Sol Santos Rocha defende que está sendo processada injustamente por desacato à autoridade
Arquivo pessoal
Sol Santos Rocha defende que está sendo processada injustamente por desacato à autoridade

Sol Santos Rocha, de 27 anos, estava trabalhando na Casa 1, centro de acolhimento voltado para a população  LGBTQIA+ em São Paulo, quando ouviu uma confusão vinda da rua. Assim como outras pessoas, ela foi ver o que acontecia e se deparou com dois policiais militares dando um mata-leão em um homem. A maquiadora e professora usou seu celular para gravar a cena e pediu aos policiais que parassem com a violência. Por mais que outras pessoas fizessem o mesmo, Sol foi a única detida pelos PMs e levada à delegacia.

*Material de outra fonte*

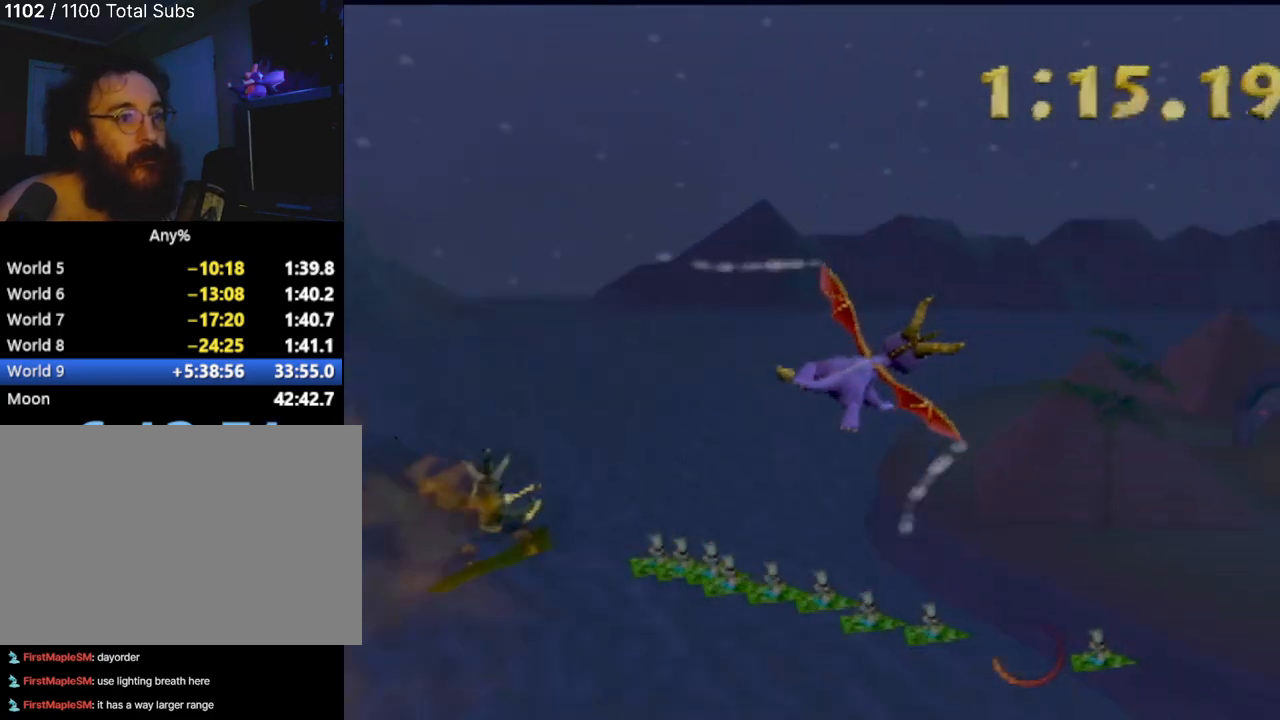
{"buttons": [], "left_stick": "up-right", "events": []}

O caso aconteceu em fevereiro de 2020 e, mais de um ano depois, ela está sendo processada por desacato à autoridade e favorecimento pessoal. Em um vídeo publicado no Instagram no dia 13 de março, Sol mostra trechos da abordagem policial que aconteceu na Bela Vista, região central da capital paulista, em que é possível ver os policiais segurando um homem detido enquanto diversas pessoas gritavam para que soltassem o sujeito e que toda aquela violência não era necessária.

A maquiadora lembra que, inicialmente, eram apenas dois policias, mas depois chegaram mais viaturas com outros oficiais. De acordo com Sol, os PMs se enfileiraram e levaram o homem detido para trás deles, enquanto as pessoas que filmavam a situação estavam do outro lado da calçada. Foi nesse momento que ela foi abordada por um dos oficiais. 

Sol era a única mulher trans e negra presente e o PM pediu para que ela o acompanhasse para o outro lado da rua, atrás da fileira de policiais, mas ela se recusou a sair de onde estava. "Um deles me segurou e me arrastou pelo asfalto. Perdi a sandália que estava usando. Fiquei descalça e ralada", narra.

Sol diz ao iG Queer que as agressões não pararam quando ela foi levada para o outro lado da rua. "Eles me deram uma chave de braço bem forte, puxaram meu cabelo, me jogaram na parede e as outras agressões foram verbais. Sempre me tratando no masculino, me ofendendo com xingamentos de uma forma extremamente grosseira", detalha.

Ela também foi revistada por um policial homem, mesmo pedindo por seu direito de passar por uma revista por outra mulher. A maquiadora fala que os policiais diziam que havia uma PM mulher presente e isso já era o suficiente para que a revista fosse feita. "É um direito que eu tenho e em nenhum momento isso foi levado em consideração, o que eu já considero uma grande agressão", diz.

Em seguida, ela foi colocada em um camburão e levada à delegacia. "A única coisa que pensei é que eu ia morrer. Não tinha certeza se eles iam me levar para a delegacia ou não. Tem vários casos que isso acontece e esse era um dos meus maiores medos. Se eles não me respeitaram até ali, o que iam fazer comigo dentro do camburão? Estava morrendo de medo, totalmente apavorada", lamenta.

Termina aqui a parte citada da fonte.